On the other hand, it has been shown a significant association between HPV DNA positivity and alcohol consumption among patients with HNSCC (26). Smoking may also have a synergistic effect on HPV persistence when combined with alcohol drinking (27). The growing trend of smoking and alcohol consumption among the Iranian younger generation may explain the noticeable higher prevalence in younger target populations than in the older population, such as our patients.
In our study, comparing the clinical and pathologic variables, among HPV-positive and HPV-negative groups, showed no difference in terms of patients’ sex, age, ethnicity, place of residence, smoking status, alcohol consumption, weight loss, primary tumor’s site, size, pathologic stage, vascular invasion, perineural invasion, and metastasis, while there was a significant difference based on the tumor’s lymphatic invasion, lymph node involvement, and histologic grade.
Although a better survival rate in HPV positive HNSCC was reported by a couple of previous studies (15), the majority of studies, which investigated the prognostic role of HPV positivity in HNSCC patients, found it highly correlated with poor tumor-cell differentiation, which may act as a prognostic marker and play a vital role in the pathways that enhance lymphatic metastasis (28,29). A similar result was also reported in Iran with a higher mortality rate in HPV positive HNSCC (15). In addition, there was a significant association between HPV positivity and the grade of the primary tumor (30,31). Interestingly, these studies could not find a significant correlation between HPV positivity and other prognostic markers, such as perivascular or perineural invasion, while associated with the overall survival rate (15,23,29).
HPV16 is believed to be the most prevalent HPV genotype in HNSCC worldwide (22). It was frequently detected in Iranian studies followed by HPV18 (19,20,22). In our study, there was found no HPV16 genotype, but two patients were carriers of HPV18.
Undeniably, there are some limitations of our study which have to be addressed. The main limitation was our small sample size to scrutinize the wide spectrum of HNSCCs. Although it offered a chance to generalize the findings to all HNSCCs, as HPV positivity is dependent on the tumor location in different locations of head and neck and oropharyngeal areas, it declined the number of HPV positive tumors. Furthermore, we did not randomize patients for their enrollment into the study or groups, increasing the chance of confounders on the results.

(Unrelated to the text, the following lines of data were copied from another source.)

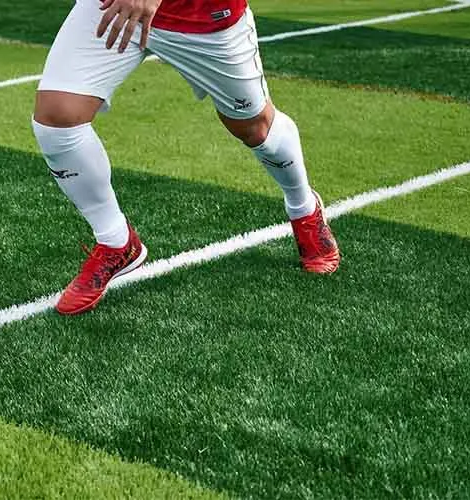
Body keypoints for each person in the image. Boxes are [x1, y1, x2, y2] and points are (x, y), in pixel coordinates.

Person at [32, 0, 340, 316]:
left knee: (255, 129)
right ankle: (116, 242)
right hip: (115, 5)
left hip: (202, 17)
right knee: (57, 117)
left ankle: (303, 208)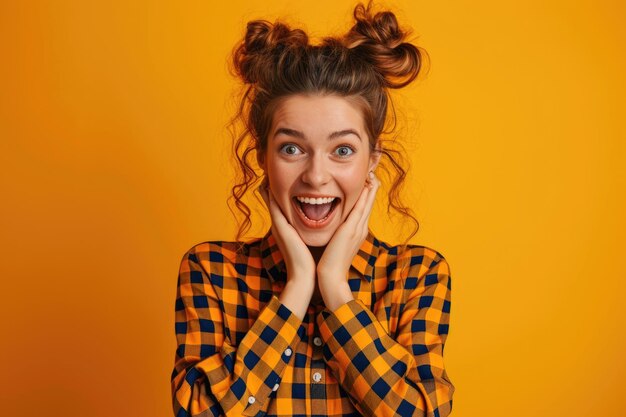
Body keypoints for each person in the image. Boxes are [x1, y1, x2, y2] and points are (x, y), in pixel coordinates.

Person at [171, 2, 455, 416]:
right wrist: (298, 287)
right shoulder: (211, 271)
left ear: (372, 160)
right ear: (263, 157)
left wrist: (335, 288)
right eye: (291, 148)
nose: (316, 176)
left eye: (342, 150)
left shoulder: (417, 275)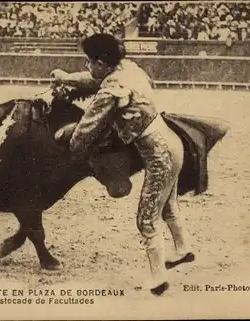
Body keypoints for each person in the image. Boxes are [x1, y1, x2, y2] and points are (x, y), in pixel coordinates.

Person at [51, 33, 195, 296]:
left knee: (146, 218)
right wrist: (65, 77)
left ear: (102, 63)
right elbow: (96, 79)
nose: (86, 66)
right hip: (171, 143)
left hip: (158, 155)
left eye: (88, 61)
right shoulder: (128, 68)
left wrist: (69, 146)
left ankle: (158, 278)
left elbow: (88, 128)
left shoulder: (109, 90)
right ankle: (183, 249)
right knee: (168, 205)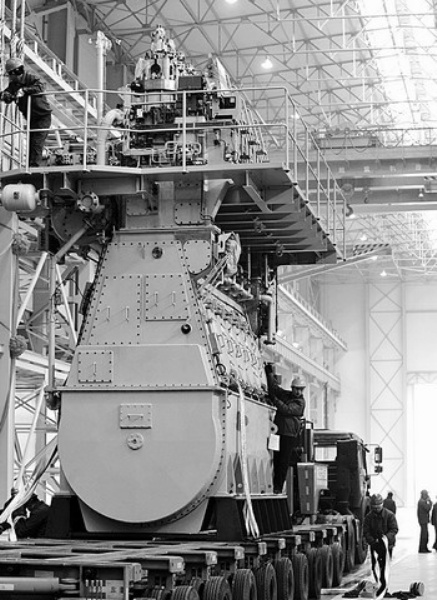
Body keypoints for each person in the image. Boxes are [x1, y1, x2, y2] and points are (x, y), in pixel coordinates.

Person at [0, 57, 52, 166]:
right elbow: (8, 94)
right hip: (31, 118)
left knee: (36, 143)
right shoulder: (14, 85)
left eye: (10, 74)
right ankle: (30, 166)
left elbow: (41, 87)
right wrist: (5, 95)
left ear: (15, 72)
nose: (9, 77)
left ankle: (34, 168)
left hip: (42, 117)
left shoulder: (30, 78)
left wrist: (24, 90)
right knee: (31, 144)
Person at [264, 363, 306, 494]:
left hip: (289, 436)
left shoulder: (300, 403)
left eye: (300, 389)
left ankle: (278, 487)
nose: (298, 392)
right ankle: (272, 485)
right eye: (296, 389)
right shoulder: (287, 395)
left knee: (283, 462)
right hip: (278, 433)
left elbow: (286, 409)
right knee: (275, 459)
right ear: (292, 388)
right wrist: (269, 374)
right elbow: (275, 389)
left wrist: (274, 400)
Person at [363, 494, 398, 598]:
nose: (376, 509)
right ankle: (379, 586)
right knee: (375, 567)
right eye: (374, 507)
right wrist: (372, 541)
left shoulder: (389, 515)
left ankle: (384, 588)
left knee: (384, 568)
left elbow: (394, 529)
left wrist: (385, 539)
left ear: (382, 505)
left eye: (378, 507)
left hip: (387, 546)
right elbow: (366, 531)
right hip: (375, 545)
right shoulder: (369, 517)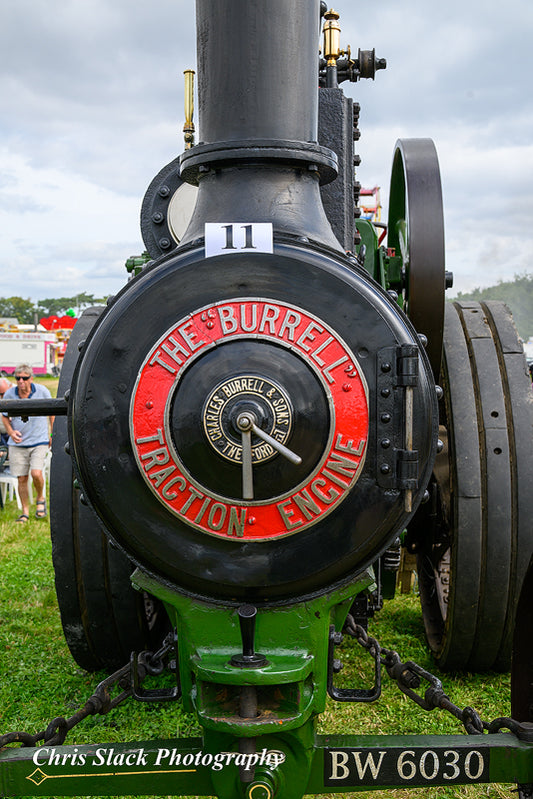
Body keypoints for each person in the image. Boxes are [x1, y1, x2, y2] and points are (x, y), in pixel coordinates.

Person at [1, 364, 54, 523]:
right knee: (21, 479)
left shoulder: (42, 391)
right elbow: (3, 414)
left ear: (31, 378)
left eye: (24, 378)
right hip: (18, 443)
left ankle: (40, 498)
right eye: (18, 378)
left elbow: (52, 411)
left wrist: (52, 433)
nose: (21, 381)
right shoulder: (10, 394)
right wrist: (10, 432)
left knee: (36, 473)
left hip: (39, 440)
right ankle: (25, 512)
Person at [0, 378, 14, 445]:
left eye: (4, 393)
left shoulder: (17, 394)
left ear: (10, 386)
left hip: (16, 433)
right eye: (1, 394)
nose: (3, 396)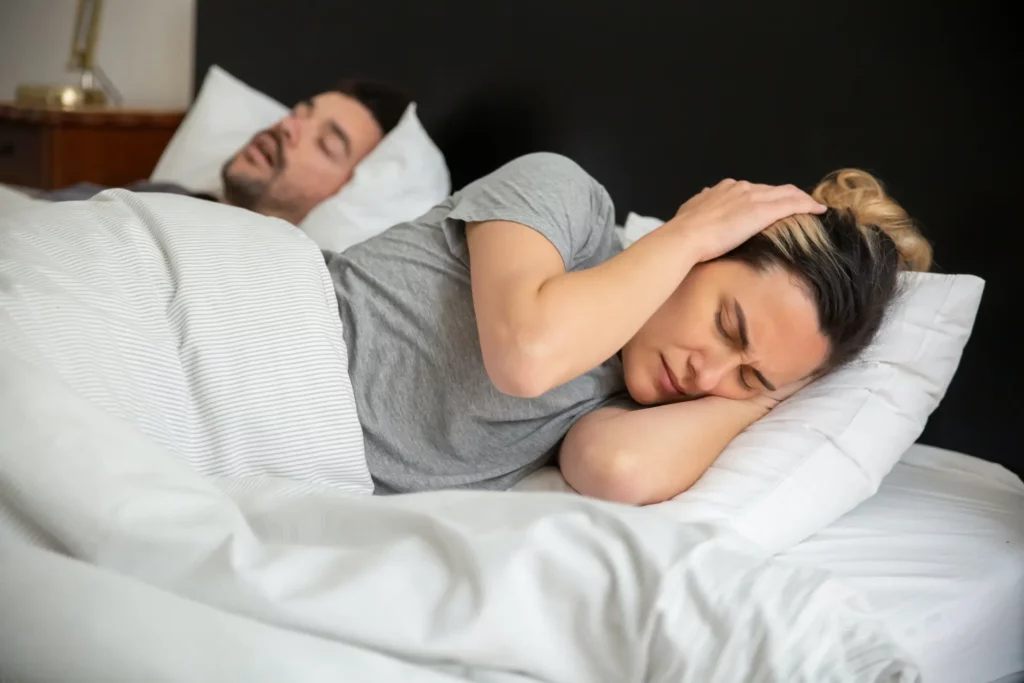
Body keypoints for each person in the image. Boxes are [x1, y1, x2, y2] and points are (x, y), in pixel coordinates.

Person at [324, 153, 932, 502]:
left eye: (749, 375)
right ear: (707, 250)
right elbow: (526, 356)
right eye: (727, 325)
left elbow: (617, 468)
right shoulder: (566, 202)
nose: (709, 373)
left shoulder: (627, 404)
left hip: (271, 452)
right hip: (253, 322)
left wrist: (768, 396)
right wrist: (687, 233)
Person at [31, 79, 409, 225]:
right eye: (298, 113)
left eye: (326, 144)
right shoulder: (166, 193)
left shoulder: (280, 275)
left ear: (347, 192)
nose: (287, 126)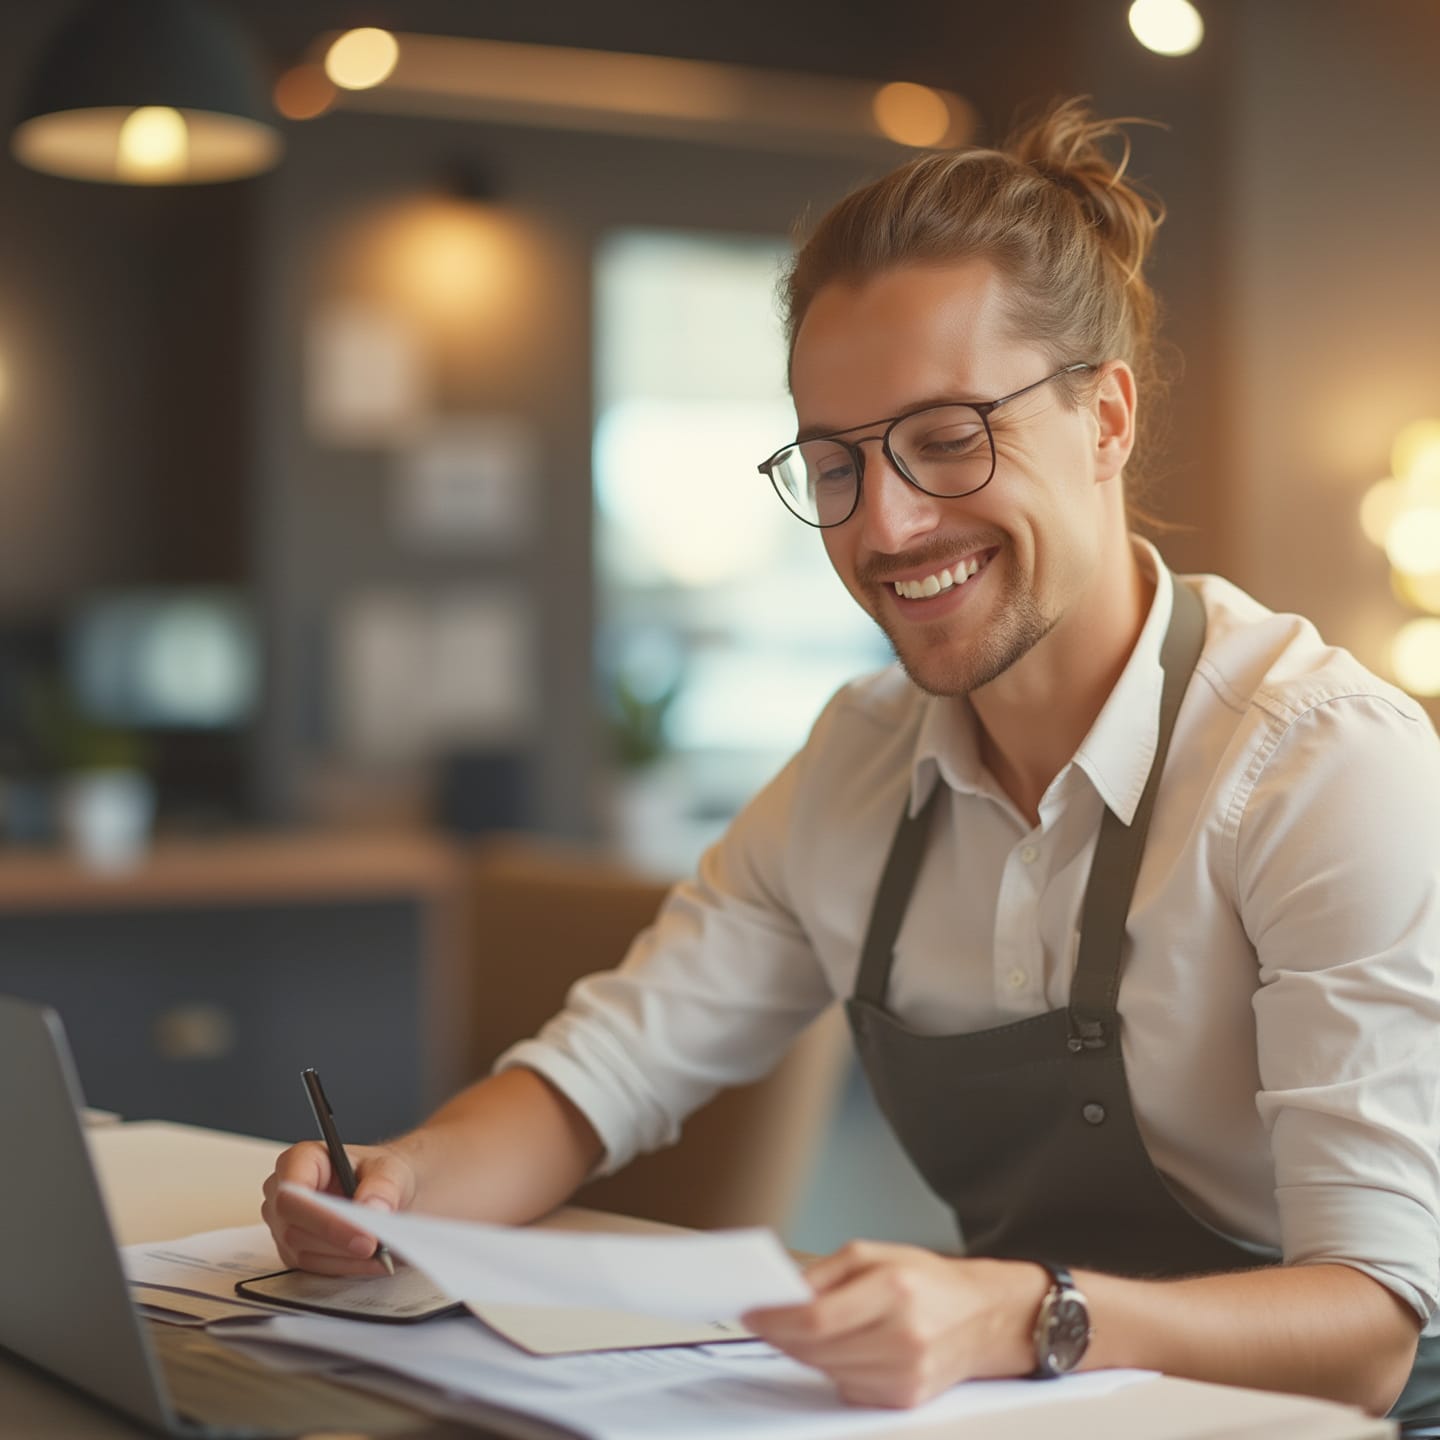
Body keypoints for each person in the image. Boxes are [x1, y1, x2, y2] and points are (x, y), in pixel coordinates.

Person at [262, 97, 1440, 1420]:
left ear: (1106, 419)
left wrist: (1023, 1311)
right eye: (835, 465)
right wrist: (400, 1191)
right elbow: (599, 1081)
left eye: (948, 439)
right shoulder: (857, 763)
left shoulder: (1321, 766)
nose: (885, 524)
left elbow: (1368, 1328)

In conclusion, our study showed a positive status for HPV in 6.5% of all patients with HNSCC. This value, which is the least reported compared with other Iranian studies, suggests a significant influence of age on the prevalence of this infection among the Iranian population. Observing the significant correlation of HPV-positive HNSCC with lymph node involvement reaffirms the need for determining HPV infection status in risk stratification of patients and subsequent more aggressive treatment protocols. Further prospective studies are required to investigate the accurate effect of HPV on each tumor site of HNSCC and different ages in a larger sample size.